You should have a look at Jean-François Raskin's paper Antichain Algorithms for Finite Automata.

In our experiments, the antichain-based inclusion test performed one or two orders of magnitude better than the "traditionally" approaches.

If I remember correctly, this algorithm is implemented in the libAMoRE++ library.

Juho
  • 22,905
  • 7
  • 63
  • 117
Dan
  • 341
  • 3
  • 8
3

One of the best, most thorough state-of-the-art and highly optimized, free FSM libraries available online is the AT&T FSM library. It implements "fsmdifference" exactly as you describe, requiring a determinized epsilon-free FSM to do the difference. One idea is to minimize one or both of the FSMs before doing the difference, that may help in some cases. (i.e. determinizing is not the same as minimizing.) This package also has an "approximate" or "greedy" minimization that is designed to be possibly faster than a full minimization.

However, studying similar problems, I believe there is some generalization or construction of FSMs that do not appear in the literature that can help with this problem by avoiding the determinization step, i.e. basically inverting an NFA without creating an additional determinized FSM. The idea is to traverse the NFA edges "in parallel" and keep track of the set of nodes that are part of the current "superstate" (set of states) just like with the standard determinizing algorithm. Then, the NFA complement accepts if and only if the set of current superstate nodes are "all nonaccepting" (in contrast to the determinizing construction which accepts iff "any accepting").

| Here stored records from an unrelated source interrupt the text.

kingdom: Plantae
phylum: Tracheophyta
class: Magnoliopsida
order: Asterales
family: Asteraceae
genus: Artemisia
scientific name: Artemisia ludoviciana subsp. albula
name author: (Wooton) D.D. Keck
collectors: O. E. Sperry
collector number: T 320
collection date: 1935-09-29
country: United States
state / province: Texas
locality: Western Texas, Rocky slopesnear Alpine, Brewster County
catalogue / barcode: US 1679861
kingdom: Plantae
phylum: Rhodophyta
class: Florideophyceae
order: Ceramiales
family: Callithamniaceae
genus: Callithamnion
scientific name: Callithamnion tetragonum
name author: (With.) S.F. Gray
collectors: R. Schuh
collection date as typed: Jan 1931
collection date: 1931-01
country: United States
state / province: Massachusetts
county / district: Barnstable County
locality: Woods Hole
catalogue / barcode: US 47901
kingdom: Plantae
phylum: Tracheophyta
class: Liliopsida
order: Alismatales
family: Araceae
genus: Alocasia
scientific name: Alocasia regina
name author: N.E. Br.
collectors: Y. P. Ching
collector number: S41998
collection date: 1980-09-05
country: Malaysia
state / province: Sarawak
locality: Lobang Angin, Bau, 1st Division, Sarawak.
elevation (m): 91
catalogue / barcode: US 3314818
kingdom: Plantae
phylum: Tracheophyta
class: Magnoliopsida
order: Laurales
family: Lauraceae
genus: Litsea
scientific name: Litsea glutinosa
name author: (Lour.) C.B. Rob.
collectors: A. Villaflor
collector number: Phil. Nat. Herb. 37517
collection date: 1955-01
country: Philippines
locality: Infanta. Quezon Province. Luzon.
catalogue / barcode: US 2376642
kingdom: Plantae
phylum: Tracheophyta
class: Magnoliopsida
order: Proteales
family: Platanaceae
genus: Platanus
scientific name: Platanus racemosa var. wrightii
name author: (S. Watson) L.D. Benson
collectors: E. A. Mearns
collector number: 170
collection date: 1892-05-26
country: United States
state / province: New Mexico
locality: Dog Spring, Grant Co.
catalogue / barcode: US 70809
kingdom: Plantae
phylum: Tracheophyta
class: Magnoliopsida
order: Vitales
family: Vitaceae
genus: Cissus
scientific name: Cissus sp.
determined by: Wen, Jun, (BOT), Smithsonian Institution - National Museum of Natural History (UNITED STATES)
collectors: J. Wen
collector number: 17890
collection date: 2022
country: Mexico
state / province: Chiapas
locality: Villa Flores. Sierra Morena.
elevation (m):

However, I have not seen this written up before and don't see it via a quick online search. There are many references that suggest or imply that the only way to work with the complement of an NFA is to determinize it.

Here are two "nearby" references that might be useful for some ideas. I would be interested to hear of any/others that are "closer". You mention you are working on program verification, which may be a field that has more direct research on the problem.

[1] Construction of Intersection of Nondeterministic Finite Automata using Z Notation Nazir Ahmad Zafar, Nabeel Sabir, and Amir Ali

[2] Complementation Constructions for Nondeterministic Automata on Infinite Words Orna Kupferman and Moshe Vardi

Juho
  • 22,905
  • 7
  • 63
  • 117
vzn
  • 11,162
  • 1
  • 28
  • 52